Eigentlich sind die strategischen Ölreserven lediglich zur Überbrückung kurzfristiger physischer Angebotsengpässe angedacht. So sind auch die bisherigen Freigaben nach dem Golfkrieg Anfang 1991 und nach Hurrikan Katrina im Spätsommer 2005 zu interpretieren. Die Freigabe zum jetzigen Zeitpunkt unterscheidet sich davon. Die libysche Ölproduktion ist aber bereits seit März unterbrochen. Zudem schien sich die dadurch bedingte Knappheit gerade aufzulösen. So hat Saudi-Arabien die Ölproduktion im Mai bereits auf neun Millionen Barrel pro Tag gesteigert. Damit liegt die Produktion knapp eine Mio. Barrel pro Tag über der offiziellen Quote (Grafik 2). Für Juni und Juli werden sogar Tagesproduktionen von knapp 10 Mio. Barrel erwartet. Dieses zusätzliche Angebot wäre mehr als ausreichend gewesen, die Lieferausfälle aus Libyen zumindest quantitativ auszugleichen.

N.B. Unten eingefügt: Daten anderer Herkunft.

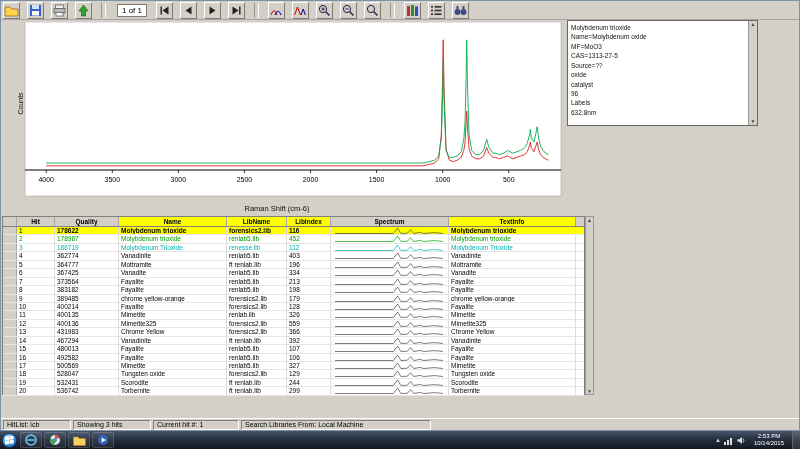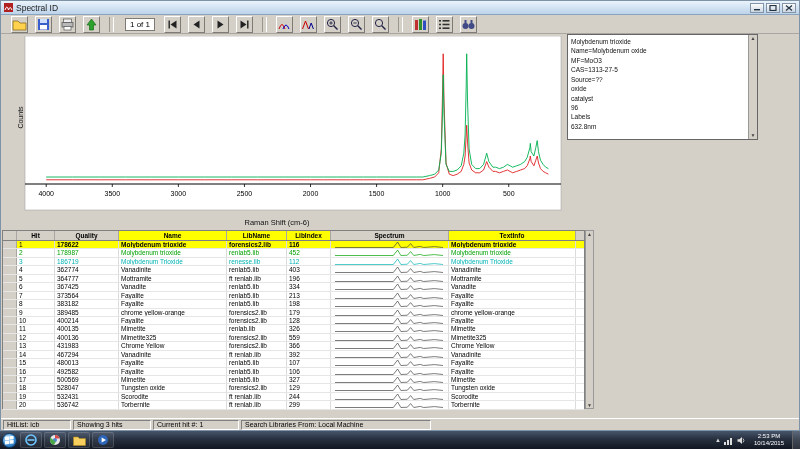--- a/index.html
+++ b/index.html
@@ -8,21 +8,21 @@
   #app-window{height:431px;background:#d4d0c8;display:flex;flex-direction:column;border:1px solid #7e93a8}
   
   .titlebar{height:14px;background:linear-gradient(#eaf3fc,#bcd3ea);display:flex;align-items:center;padding:0 3px;border-bottom:1px solid #8aa4c0;flex:0 0 14px}
   .app-icon{width:9px;height:9px;flex:0 0 9px}
   .title-text{font-size:8.5px;color:#1a1a1a;margin-left:3px;flex:1;white-space:nowrap}
   .win-btn{width:14px;height:10px;margin-left:2px;background:linear-gradient(#fdfdfd,#ccd6e2);border:1px solid #8294a8;display:flex;align-items:center;justify-content:center;padding:0}
   
   .menubar{height:11px;display:flex;align-items:center;background:#d4d0c8;border-bottom:1px solid #b5b1aa;padding-left:2px;flex:0 0 11px}
   .menu-item{font-size:8px;padding:0 5px;color:#111;cursor:default}
   
-  .toolbar{height:19px;display:flex;align-items:center;background:#d4d0c8;border-bottom:1px solid #a9a5a0;padding-left:10px;gap:7px;flex:0 0 19px}
+  .toolbar{height:19px;display:flex;align-items:center;background:#d4d0c8;border-bottom:1px solid #a9a5a0;padding-left:2px;gap:7px;flex:0 0 19px}
   .tb{width:17px;height:17px;background:#d4d0c8;border:1px solid;border-color:#fff #7e7a74 #7e7a74 #fff;display:flex;align-items:center;justify-content:center;padding:0}
   .tb-sep{width:5px;height:15px;border-left:1px solid #9a968f;border-right:1px solid #fff;margin:0 2px}
   .page-ind{font-size:8px;background:#fff;border:1px solid #7e7a74;padding:0 4px;height:13px;line-height:11px;margin:0 2px;color:#000}
   
   .content{position:relative;flex:1;background:#d4d0c8;overflow:hidden}
   .chart-area{position:absolute;left:0;top:0;width:562px;height:196px}
   .y-label{position:absolute;left:-1px;top:80px;transform:rotate(-90deg);transform-origin:center;font-size:7px;color:#111;width:40px;text-align:center}
   #spectrum-svg{position:absolute;left:8px;top:2px}
   .x-label{position:absolute;left:0;right:10px;bottom:3px;text-align:center;font-size:7.5px;color:#111}
   .info-panel{position:absolute;left:566px;top:0;width:191px;height:106px;background:#fff;border:1px solid #666;font-size:6.5px;line-height:1.45;color:#111;padding:2px 10px 2px 3px;overflow:hidden}
@@ -47,42 +47,20 @@
   .tray{margin-left:auto;display:flex;align-items:center;gap:3px;color:#eee}
   .tray-glyph{font-size:6px;color:#ddd}
   .clock{text-align:center;font-size:6px;line-height:7px;color:#fff;padding:0 5px}
   .show-desktop{width:8px;height:18px;background:rgba(255,255,255,0.12);border-left:1px solid #666}
 </style>
 </head>
 <body>
 
 <div id="app-window">
 
-  <div class="titlebar">
-    <svg class="app-icon" viewBox="0 0 9 9">
-        <rect x="0" y="0" width="9" height="9" fill="#b02020"></rect>
-        <path d="M1 7 Q3 1 4.5 7 Q6 2 8 7" stroke="#fff" fill="none" stroke-width="1"></path>
-      </svg>
-    <span class="title-text">Spectral ID</span>
-    <button class="win-btn">
-        <svg width="8" height="6" viewBox="0 0 8 6">
-          <rect x="1" y="4" width="6" height="1.4" fill="#234"></rect>
-        </svg>
-      </button>
-    <button class="win-btn">
-        <svg width="8" height="6" viewBox="0 0 8 6">
-          <rect x="1" y="0.5" width="6" height="5" fill="none" stroke="#234" stroke-width="1.2"></rect>
-        </svg>
-      </button>
-    <button class="win-btn">
-        <svg width="8" height="6" viewBox="0 0 8 6">
-          <path d="M1 0.5 L7 5.5 M7 0.5 L1 5.5" stroke="#234" stroke-width="1.2"></path>
-        </svg>
-      </button>
-  </div>
 
 
   <div class="toolbar">
     <button class="tb">
         <svg width="15" height="15" viewBox="0 0 15 15">
           <path d="M1 4 h5 l2 2 h6 v7 H1 z" fill="#ffd24d" stroke="#8a6d1a" stroke-width="0.8"></path>
         </svg>
       </button>
     <button class="tb">
         <svg width="15" height="15" viewBox="0 0 15 15">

Welches Ziel könnte die IEA mit ihrem ungewöhnlichen Schritt sonst noch verfolgen? Neben der Überbrückung von kurzfristigen lokalen Angebotsengpässen und der Beruhigung der Preise könnte dahinter auch der Versuch zu vermuten sein, der schwächelnden Konjunktur in den Industrieländern unter die Arme zu greifen. Denn es ist unbestritten, dass sich die Konjunkturdynamik allem voran in den USA nicht zuletzt aufgrund der gestiegenen Benzinpreise seit Jahresbeginn spürbar abgeschwächt hat. Dazu passt auch, dass der Schritt maßgeblich auf Betreiben der USA erfolgte. Diese stellen zudem mit 30 Mio. Barrel die Hälfte der freigegeben Mengen zur Verfügung, obwohl die als Grund genannten Lieferausfälle in Libyen vor allem Europa und weniger die USA betreffen. Von daher bleibt abzuwarten, ob die zur Verfügung gestellten Vorräte überhaupt vollständig abgerufen werden. Bei der letzten Freigabe im Jahr 2005 war dies insbesondere in den USA nicht der Fall.

Da die Ankündigung zur Freigabe der strategischen Reserven zu einem Zeitpunkt erfolgte, als der Ölpreis aufgrund von Nachfragesorgen und einer steigenden Risikoaversion ohnehin schon unter Druck stand, hatte sie auch die von der IEA gewünschte Wirkung. Der Ölpreis ist innerhalb weniger Tage um zehn US-Dollar gefallen und hat den Anstieg seit Beginn der Unruhen in Libyen komplett wieder abgegeben (Grafik 3). Die Risikoprämie, welche zeitweise 20 USD je Barrel betrug, ist beinahe vollständig verschwunden. Auch die Knappheitsprämie, welche für Brent gezahlt werden muss, hat sich im Zuge der IEA-Maßnahme deutlich verringert. Die Preisdifferenz zwischen Brent und WTI, welche Anfang Juni noch bei knapp 23 USD lag, hat sich zwischenzeitlich auf ca. 13 USD verringert. Die Knappheit an hochwertigem Öl in Europa aufgrund des weggefallenen Angebots aus Libyen war ein wichtiger Grund für die starke Ausweitung der Preisdifferenz zugunsten von Brent in den vergangenen Wochen.